**Excerpt to read**
----------
Philosophical Method and Arguments
The Mūlamadhyamakakārikā employs a characteristically dialectical and often reductio-style method. Rather than presenting positive metaphysical claims, Nāgārjuna typically takes positions attributed to others and demonstrates that they lead to contradictions, regress, or incoherence.
One recurring argumentative pattern is the so‑called tetralemma (catuṣkoṭi), which examines four exhaustive alternatives:
- A exists,
- A does not exist,
- A both exists and does not exist,
- A neither exists nor does not exist.
In many chapters, Nāgārjuna argues that all four alternatives are untenable when applied to phenomena as intrinsically existing entities. Proponents interpret this not as a denial of ordinary existence but as a denial that existence and non-existence can be coherently predicated in an essentialist way.
----------
**Data to examine**

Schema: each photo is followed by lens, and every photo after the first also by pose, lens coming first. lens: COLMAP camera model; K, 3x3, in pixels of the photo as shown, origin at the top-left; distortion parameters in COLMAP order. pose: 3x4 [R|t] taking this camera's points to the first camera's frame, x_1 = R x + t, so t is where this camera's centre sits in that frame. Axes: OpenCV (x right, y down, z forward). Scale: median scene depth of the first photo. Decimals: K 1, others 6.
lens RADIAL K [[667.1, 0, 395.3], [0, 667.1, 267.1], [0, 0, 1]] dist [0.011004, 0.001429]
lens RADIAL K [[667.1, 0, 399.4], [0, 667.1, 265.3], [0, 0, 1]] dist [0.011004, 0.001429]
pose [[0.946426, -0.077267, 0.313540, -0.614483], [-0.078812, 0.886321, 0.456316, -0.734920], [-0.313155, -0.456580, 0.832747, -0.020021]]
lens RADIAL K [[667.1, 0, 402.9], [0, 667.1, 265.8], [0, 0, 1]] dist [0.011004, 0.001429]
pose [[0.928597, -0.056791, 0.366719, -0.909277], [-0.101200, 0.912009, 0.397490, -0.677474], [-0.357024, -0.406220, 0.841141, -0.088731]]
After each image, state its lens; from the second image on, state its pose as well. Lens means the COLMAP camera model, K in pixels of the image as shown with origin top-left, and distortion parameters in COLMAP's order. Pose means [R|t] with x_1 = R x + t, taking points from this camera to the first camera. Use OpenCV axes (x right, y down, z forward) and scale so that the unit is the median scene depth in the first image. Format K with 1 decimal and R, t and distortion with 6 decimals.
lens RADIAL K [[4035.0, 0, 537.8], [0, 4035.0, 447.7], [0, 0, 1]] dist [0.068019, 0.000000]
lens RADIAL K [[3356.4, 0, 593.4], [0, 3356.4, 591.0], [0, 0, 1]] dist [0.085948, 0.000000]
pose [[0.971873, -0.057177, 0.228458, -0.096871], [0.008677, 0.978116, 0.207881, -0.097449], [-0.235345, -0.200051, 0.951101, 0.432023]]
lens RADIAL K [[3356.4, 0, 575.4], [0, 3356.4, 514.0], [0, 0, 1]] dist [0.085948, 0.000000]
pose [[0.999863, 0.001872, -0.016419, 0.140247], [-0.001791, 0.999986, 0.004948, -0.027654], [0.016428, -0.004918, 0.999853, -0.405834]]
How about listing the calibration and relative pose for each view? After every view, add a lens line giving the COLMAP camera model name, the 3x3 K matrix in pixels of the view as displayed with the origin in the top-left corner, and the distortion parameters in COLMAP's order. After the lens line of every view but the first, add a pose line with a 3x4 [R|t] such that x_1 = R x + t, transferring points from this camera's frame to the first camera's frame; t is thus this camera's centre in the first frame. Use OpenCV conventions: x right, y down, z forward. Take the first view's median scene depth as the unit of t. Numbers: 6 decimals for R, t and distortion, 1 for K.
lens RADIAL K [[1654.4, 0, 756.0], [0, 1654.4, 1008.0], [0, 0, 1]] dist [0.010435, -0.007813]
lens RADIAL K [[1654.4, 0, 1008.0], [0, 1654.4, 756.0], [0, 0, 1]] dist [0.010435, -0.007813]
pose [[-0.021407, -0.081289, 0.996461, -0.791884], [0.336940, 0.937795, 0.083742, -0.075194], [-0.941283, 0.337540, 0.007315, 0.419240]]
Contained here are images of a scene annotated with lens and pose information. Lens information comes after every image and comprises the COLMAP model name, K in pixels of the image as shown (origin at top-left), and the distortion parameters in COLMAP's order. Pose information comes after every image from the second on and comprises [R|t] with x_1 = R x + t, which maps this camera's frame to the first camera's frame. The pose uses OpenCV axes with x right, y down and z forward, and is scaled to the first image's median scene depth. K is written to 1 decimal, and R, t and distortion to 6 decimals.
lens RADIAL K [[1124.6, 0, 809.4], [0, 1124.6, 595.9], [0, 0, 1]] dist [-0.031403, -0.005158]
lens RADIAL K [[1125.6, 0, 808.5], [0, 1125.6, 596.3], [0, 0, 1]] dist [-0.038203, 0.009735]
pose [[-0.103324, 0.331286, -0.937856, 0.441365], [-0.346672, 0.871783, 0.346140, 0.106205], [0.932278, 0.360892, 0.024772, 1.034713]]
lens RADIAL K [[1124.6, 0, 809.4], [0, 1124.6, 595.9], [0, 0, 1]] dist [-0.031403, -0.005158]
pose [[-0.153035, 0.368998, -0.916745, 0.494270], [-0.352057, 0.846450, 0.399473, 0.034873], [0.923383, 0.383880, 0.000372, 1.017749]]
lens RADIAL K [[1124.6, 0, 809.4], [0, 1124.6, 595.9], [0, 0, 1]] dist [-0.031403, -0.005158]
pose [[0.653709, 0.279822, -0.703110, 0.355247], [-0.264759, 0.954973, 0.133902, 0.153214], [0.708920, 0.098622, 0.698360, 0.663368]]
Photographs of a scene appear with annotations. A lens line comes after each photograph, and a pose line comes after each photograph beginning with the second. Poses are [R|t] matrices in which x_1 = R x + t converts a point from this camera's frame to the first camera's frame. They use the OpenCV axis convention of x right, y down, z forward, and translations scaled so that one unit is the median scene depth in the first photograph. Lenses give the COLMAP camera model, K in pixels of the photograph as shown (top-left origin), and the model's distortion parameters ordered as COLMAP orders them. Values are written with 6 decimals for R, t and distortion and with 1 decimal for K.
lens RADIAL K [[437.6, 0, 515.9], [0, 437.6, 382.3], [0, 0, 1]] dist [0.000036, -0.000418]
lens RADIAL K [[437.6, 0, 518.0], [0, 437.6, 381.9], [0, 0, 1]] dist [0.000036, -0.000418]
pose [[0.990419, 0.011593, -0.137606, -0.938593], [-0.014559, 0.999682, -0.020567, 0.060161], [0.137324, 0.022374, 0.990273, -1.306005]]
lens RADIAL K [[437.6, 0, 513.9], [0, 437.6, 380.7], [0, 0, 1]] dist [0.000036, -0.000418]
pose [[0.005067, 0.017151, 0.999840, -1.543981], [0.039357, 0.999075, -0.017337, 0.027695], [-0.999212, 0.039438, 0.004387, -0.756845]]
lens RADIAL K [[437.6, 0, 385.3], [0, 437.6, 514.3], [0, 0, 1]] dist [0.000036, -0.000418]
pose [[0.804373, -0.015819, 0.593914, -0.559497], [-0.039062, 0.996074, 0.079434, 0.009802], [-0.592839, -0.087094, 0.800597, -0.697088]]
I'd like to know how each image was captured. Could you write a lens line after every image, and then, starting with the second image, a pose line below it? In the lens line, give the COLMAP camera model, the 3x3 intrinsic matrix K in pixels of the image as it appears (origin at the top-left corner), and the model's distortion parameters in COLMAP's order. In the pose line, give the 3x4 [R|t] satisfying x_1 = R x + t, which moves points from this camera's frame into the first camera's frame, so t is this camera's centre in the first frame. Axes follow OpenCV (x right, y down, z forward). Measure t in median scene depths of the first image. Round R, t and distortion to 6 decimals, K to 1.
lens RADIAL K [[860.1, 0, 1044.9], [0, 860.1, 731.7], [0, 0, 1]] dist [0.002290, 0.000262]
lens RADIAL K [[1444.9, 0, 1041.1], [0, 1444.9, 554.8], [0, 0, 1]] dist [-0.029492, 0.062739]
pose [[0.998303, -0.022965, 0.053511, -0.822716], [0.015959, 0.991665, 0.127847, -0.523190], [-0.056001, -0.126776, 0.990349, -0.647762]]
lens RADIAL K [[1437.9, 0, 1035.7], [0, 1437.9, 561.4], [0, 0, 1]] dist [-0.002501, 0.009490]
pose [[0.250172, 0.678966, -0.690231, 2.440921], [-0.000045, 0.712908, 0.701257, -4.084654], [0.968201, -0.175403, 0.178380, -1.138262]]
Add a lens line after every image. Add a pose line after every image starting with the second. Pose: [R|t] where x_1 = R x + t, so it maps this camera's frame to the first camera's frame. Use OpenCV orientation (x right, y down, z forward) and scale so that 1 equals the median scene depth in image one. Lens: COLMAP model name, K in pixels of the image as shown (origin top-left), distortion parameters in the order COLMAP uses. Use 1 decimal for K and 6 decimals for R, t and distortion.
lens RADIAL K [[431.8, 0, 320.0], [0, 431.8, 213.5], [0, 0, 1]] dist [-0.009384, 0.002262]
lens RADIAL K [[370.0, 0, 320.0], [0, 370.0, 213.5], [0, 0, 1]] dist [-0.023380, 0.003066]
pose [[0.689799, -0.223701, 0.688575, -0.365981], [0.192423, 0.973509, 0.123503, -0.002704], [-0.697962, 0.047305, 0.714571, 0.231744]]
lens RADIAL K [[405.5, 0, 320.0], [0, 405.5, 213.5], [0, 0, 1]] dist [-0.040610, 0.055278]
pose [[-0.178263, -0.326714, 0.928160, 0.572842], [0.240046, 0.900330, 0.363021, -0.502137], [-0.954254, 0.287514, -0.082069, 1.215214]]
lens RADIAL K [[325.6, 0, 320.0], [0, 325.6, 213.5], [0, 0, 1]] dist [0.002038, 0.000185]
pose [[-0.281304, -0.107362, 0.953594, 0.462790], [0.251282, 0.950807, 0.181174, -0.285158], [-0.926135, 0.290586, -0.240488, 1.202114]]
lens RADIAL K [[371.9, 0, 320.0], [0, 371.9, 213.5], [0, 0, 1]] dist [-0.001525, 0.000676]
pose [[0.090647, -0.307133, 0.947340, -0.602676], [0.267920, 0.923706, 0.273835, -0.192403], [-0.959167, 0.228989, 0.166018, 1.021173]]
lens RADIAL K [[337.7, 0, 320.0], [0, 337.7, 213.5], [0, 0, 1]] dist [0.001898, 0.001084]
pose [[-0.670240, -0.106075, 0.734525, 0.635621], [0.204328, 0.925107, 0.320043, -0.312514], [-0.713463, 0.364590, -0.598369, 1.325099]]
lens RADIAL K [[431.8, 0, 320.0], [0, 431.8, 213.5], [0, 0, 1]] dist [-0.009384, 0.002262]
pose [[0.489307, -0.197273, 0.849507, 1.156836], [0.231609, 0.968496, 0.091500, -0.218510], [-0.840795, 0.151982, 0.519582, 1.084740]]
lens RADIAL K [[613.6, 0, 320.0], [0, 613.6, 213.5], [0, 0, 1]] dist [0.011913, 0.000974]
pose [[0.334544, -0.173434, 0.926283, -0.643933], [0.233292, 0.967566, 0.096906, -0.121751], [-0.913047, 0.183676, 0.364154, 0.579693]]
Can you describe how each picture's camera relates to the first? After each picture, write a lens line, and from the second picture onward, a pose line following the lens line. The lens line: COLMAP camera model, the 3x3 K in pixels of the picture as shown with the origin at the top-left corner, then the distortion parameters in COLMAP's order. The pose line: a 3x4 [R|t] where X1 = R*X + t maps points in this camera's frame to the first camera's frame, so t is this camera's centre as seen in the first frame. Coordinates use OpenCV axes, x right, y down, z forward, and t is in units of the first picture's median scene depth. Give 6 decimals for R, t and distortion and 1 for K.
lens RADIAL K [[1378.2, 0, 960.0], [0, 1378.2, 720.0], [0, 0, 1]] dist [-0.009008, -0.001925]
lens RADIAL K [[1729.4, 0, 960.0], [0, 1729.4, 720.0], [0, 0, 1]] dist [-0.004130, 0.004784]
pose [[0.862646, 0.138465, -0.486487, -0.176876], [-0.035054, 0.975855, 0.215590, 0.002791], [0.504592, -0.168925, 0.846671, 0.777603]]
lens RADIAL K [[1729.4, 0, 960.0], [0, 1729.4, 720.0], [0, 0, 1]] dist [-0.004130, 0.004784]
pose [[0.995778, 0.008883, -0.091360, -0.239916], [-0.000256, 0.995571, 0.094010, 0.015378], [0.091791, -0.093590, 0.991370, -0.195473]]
----------
**Questions**
**1.** Pull out the stretch of the excerpt on Nāgārjuna's method that begins with the words "Philosophical Method and" and ends with "regress, or incoherence.", copying it word for word.
**2.** In the rows, take the part that opens with the line containing "After each image, state" and closes with the line containing "-0.004918, 0.999853, -0.405834]]", and swap "state" for "report". Return only those lines, with everything else left as it is.

**Responses to the exercise**
**1.**
Philosophical Method and Arguments
The Mūlamadhyamakakārikā employs a characteristically dialectical and often reductio-style method. Rather than presenting positive metaphysical claims, Nāgārjuna typically takes positions attributed to others and demonstrates that they lead to contradictions, regress, or incoherence.

**2.**
After each image, report its lens; from the second image on, report its pose as well. Lens means the COLMAP camera model, K in pixels of the image as shown with origin top-left, and distortion parameters in COLMAP's order. Pose means [R|t] with x_1 = R x + t, taking points from this camera to the first camera. Use OpenCV axes (x right, y down, z forward) and scale so that the unit is the median scene depth in the first image. Format K with 1 decimal and R, t and distortion with 6 decimals.
lens RADIAL K [[4035.0, 0, 537.8], [0, 4035.0, 447.7], [0, 0, 1]] dist [0.068019, 0.000000]
lens RADIAL K [[3356.4, 0, 593.4], [0, 3356.4, 591.0], [0, 0, 1]] dist [0.085948, 0.000000]
pose [[0.971873, -0.057177, 0.228458, -0.096871], [0.008677, 0.978116, 0.207881, -0.097449], [-0.235345, -0.200051, 0.951101, 0.432023]]
lens RADIAL K [[3356.4, 0, 575.4], [0, 3356.4, 514.0], [0, 0, 1]] dist [0.085948, 0.000000]
pose [[0.999863, 0.001872, -0.016419, 0.140247], [-0.001791, 0.999986, 0.004948, -0.027654], [0.016428, -0.004918, 0.999853, -0.405834]]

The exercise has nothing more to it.